I realize that Bush inherited a foreign policy mess. I also give him credit for the way he handled some aspects of that mess. The best part of his domestic record was when he nominated 2 outstanding US Supreme Court Justices (Roberts and Alito.) However, after analyzing his total job performance, any objective person will tell you that George W. Bush will be sitting next to James Buchanen on the lowest rung of the historic presidential ratings ladder.


----------



## HousingCop (May 14, 2004)

FedCop said:


> I realize that Bush inherited a foreign policy mess. I also give him credit for the way he handled some aspects of that mess. The best part of his domestic record was when he nominated 2 outstanding US Supreme Court Justices (Roberts and Alito.) However, after analyzing his total job performance, any objective person will tell you that George W. Bush will be sitting next to James Buchanen on the lowest rung of the historic presidential ratings ladder.


*Over 50+ years ago, they said the same thing about Harry Truman as well.
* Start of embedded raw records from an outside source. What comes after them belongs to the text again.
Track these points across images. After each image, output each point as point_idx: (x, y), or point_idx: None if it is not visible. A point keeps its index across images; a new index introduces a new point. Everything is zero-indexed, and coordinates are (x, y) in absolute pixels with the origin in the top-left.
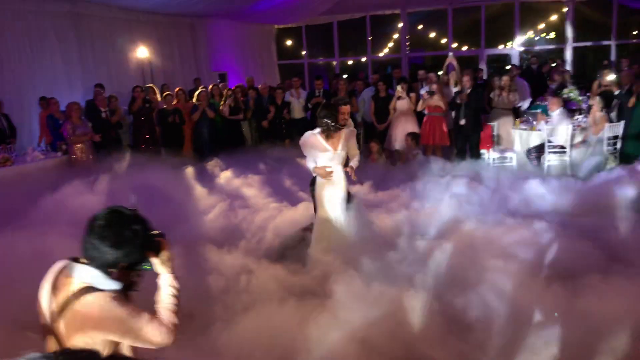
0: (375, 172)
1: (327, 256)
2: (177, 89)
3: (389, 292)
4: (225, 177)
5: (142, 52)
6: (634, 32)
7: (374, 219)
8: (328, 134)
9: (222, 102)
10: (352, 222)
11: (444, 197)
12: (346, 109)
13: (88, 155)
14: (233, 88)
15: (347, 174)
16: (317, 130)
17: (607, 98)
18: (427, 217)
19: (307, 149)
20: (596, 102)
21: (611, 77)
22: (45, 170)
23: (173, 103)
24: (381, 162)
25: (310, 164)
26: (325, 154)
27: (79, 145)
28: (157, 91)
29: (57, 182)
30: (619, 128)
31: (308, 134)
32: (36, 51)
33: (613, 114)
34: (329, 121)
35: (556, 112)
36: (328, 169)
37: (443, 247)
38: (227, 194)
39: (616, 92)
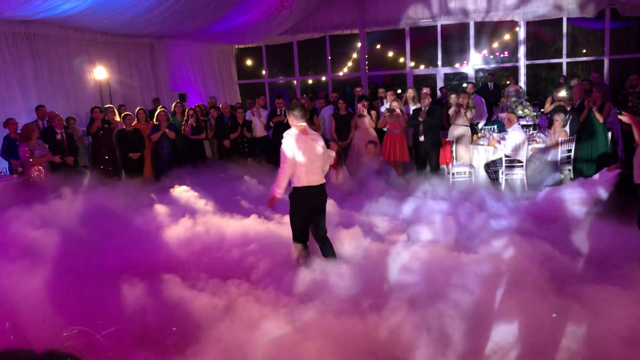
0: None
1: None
2: (137, 109)
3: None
4: (187, 197)
5: (100, 73)
6: (584, 50)
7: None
8: None
9: (183, 122)
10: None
11: (408, 212)
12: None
13: (45, 177)
14: (194, 107)
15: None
16: None
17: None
18: (393, 231)
19: None
20: (559, 119)
21: (563, 93)
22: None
23: (133, 123)
24: (342, 178)
25: None
26: None
27: (36, 168)
28: (116, 112)
29: (11, 205)
30: (572, 142)
31: None
32: None
33: (566, 129)
34: None
35: (511, 128)
36: None
37: (416, 260)
38: (190, 214)
39: (568, 108)
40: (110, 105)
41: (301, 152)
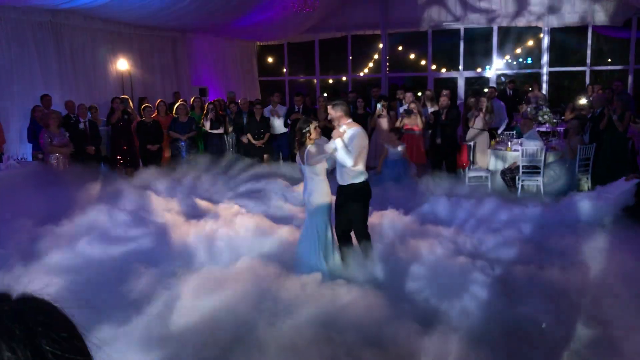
0: None
1: None
2: (158, 102)
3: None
4: (205, 194)
5: (122, 64)
6: (608, 60)
7: None
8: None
9: (202, 116)
10: None
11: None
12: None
13: (64, 166)
14: (213, 101)
15: None
16: None
17: (580, 121)
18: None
19: None
20: (573, 126)
21: (583, 100)
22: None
23: (152, 115)
24: None
25: None
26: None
27: (55, 156)
28: (130, 103)
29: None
30: (591, 150)
31: None
32: (15, 60)
33: (586, 137)
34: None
35: (528, 134)
36: None
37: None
38: (210, 214)
39: (588, 116)
40: (126, 96)
41: None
Harry now stands near the top rung of the ladder as one of the best presidents in the last century. HT was vilified as being the one who brought us into the nuclear age and starting a war in Korea. Your sig is.... *_"Carry the battle to them. Don't let them bring it to you. Put them on the defensive. And don't ever apologize for anything." _-Harry S. Truman* Seems like GW took a bit of Trumans advice here. Harry brought the war to North Korea (which never attacked us directly) just like GW did to Iraq. I suspect over time that GW go up in the ratings once the full truth comes out about WMD and his rational for going to war. *

*You are correct about his US Supreme Court nominations as well. (Harriet Meyers aside) Long after a president is gone, his judicial appointments that they have made are still steering policy and ruling on cases with far reaching consequences. No wonder Congress has been stonewalling his attempts to put judges into lower US courts so vigorously. They know GW appoints strict Constitutionalists, not left-leaning radical communists like others before him have. *


----------



## FedCop (Sep 26, 2004)

Good point, this Congress has been terrible and will not act on almost anything that Bush puts forward.


----------